"Warehouses and shops. The shops are mostly on one side and the warehouses on the other."

"Do you know a place called Cannon Street?"

"I should think I do! It leads down from St. Paul's to King William Street. Why do you ask?"

"Well," said Watton slowly, as if she mere deliberating something in her mind, "I am not sure but I am going to live there."

"To live in St. Paul's Churchyard?" repeated Neal.

"I have had a place offered me there, and it seems to me to be a very eligible one," said Watton. "It's to go as housekeeper in a house of business; some large wholesale place, by what I can understand. I should have two or three servants under me, and twenty-five pounds a-year. It seems good, doesn't it?"

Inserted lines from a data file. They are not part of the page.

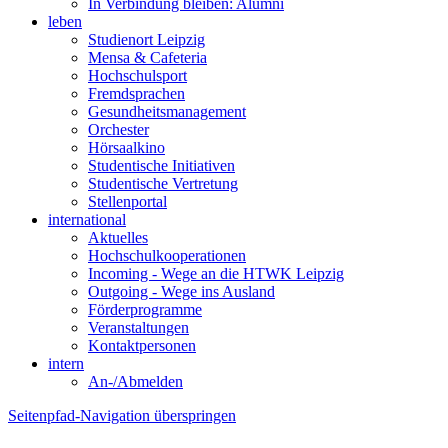
In Verbindung bleiben: Alumni
leben
Studienort Leipzig
Mensa & Cafeteria
Hochschulsport
Fremdsprachen
Gesundheitsmanagement
Orchester
Hörsaalkino
Studentische Initiativen
Studentische Vertretung
Stellenportal
international
Aktuelles
Hochschulkooperationen
Incoming - Wege an die HTWK Leipzig
Outgoing - Wege ins Ausland
Förderprogramme
Veranstaltungen
Kontaktpersonen
intern
An-/Abmelden
Seitenpfad-Navigation überspringen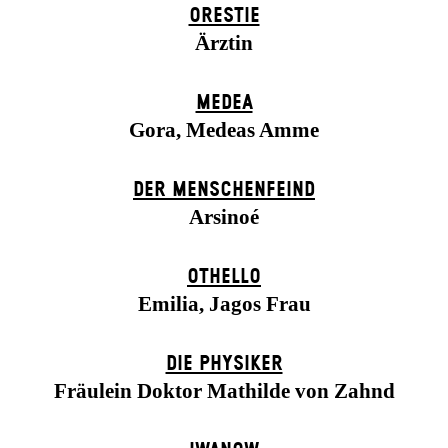
ORESTIE
Ärztin
MEDEA
Gora, Medeas Amme
DER MENSCHENFEIND
Arsinoé
OTHELLO
Emilia, Jagos Frau
DIE PHYSIKER
Fräulein Doktor Mathilde von Zahnd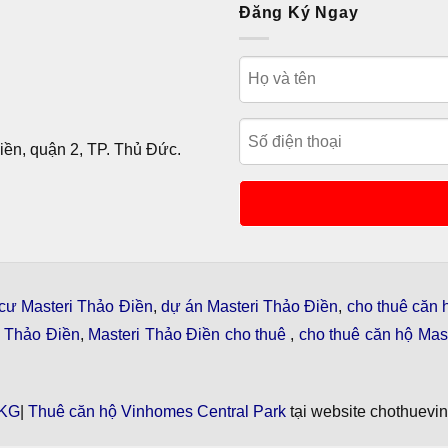
Đăng Ký Ngay
ền, quận 2, TP. Thủ Đức.
cư Masteri Thảo Điền
,
dự án Masteri Thảo Điền
,
cho thuê căn 
i Thảo Điền
,
Masteri Thảo Điền cho thuê
,
cho thuê căn hộ Mast
KG
|
Thuê căn hộ Vinhomes Central Park
tại website chothuevi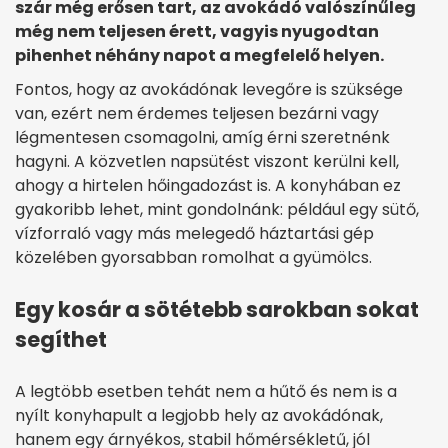
szár még erősen tart, az avokádó valószínűleg
még nem teljesen érett, vagyis nyugodtan
pihenhet néhány napot a megfelelő helyen.
Fontos, hogy az avokádónak levegőre is szüksége
van, ezért nem érdemes teljesen bezárni vagy
légmentesen csomagolni, amíg érni szeretnénk
hagyni. A közvetlen napsütést viszont kerülni kell,
ahogy a hirtelen hőingadozást is. A konyhában ez
gyakoribb lehet, mint gondolnánk: például egy sütő,
vízforraló vagy más melegedő háztartási gép
közelében gyorsabban romolhat a gyümölcs.
Egy kosár a sötétebb sarokban sokat
segíthet
A legtöbb esetben tehát nem a hűtő és nem is a
nyílt konyhapult a legjobb hely az avokádónak,
hanem egy árnyékos, stabil hőmérsékletű, jól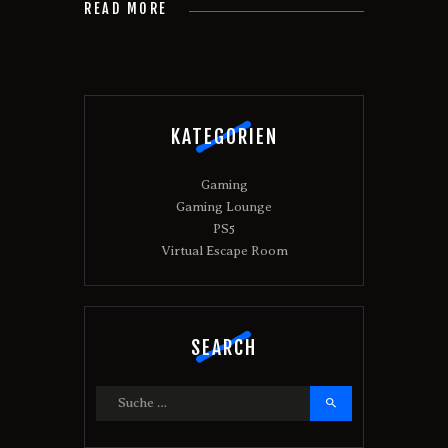
READ MORE
KATEGORIEN
Gaming
Gaming Lounge
PS5
Virtual Escape Room
SEARCH
Suche
nach:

"Capital," assented Neal. "Is it in St. Paul's Churchyard?"

"It's either in St. Paul's Churchyard or Cannon Street. She isn't quite sure which, she says. Anyway, it's close to St. Paul's."

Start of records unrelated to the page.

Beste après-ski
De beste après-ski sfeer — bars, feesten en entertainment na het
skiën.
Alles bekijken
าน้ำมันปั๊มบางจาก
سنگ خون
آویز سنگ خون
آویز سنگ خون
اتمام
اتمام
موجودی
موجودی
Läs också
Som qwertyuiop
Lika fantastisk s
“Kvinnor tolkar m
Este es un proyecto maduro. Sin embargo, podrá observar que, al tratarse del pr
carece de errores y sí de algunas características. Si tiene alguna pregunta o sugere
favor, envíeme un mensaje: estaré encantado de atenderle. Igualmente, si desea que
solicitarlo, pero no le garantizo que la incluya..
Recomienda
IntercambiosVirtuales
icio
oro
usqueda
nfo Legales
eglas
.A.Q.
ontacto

"Who's 'she'?" questioned Neal.

"My sister. Her husband is in this establishment, a traveller, or something of that. He has got on well: he was only day assistant in a shop when she married him, fifteen years ago, and now he gets two or three hundred a year. When Miss Bettina told me I should have to leave, I wrote to my sister and asked her to look out for me, and she has sent me word of this."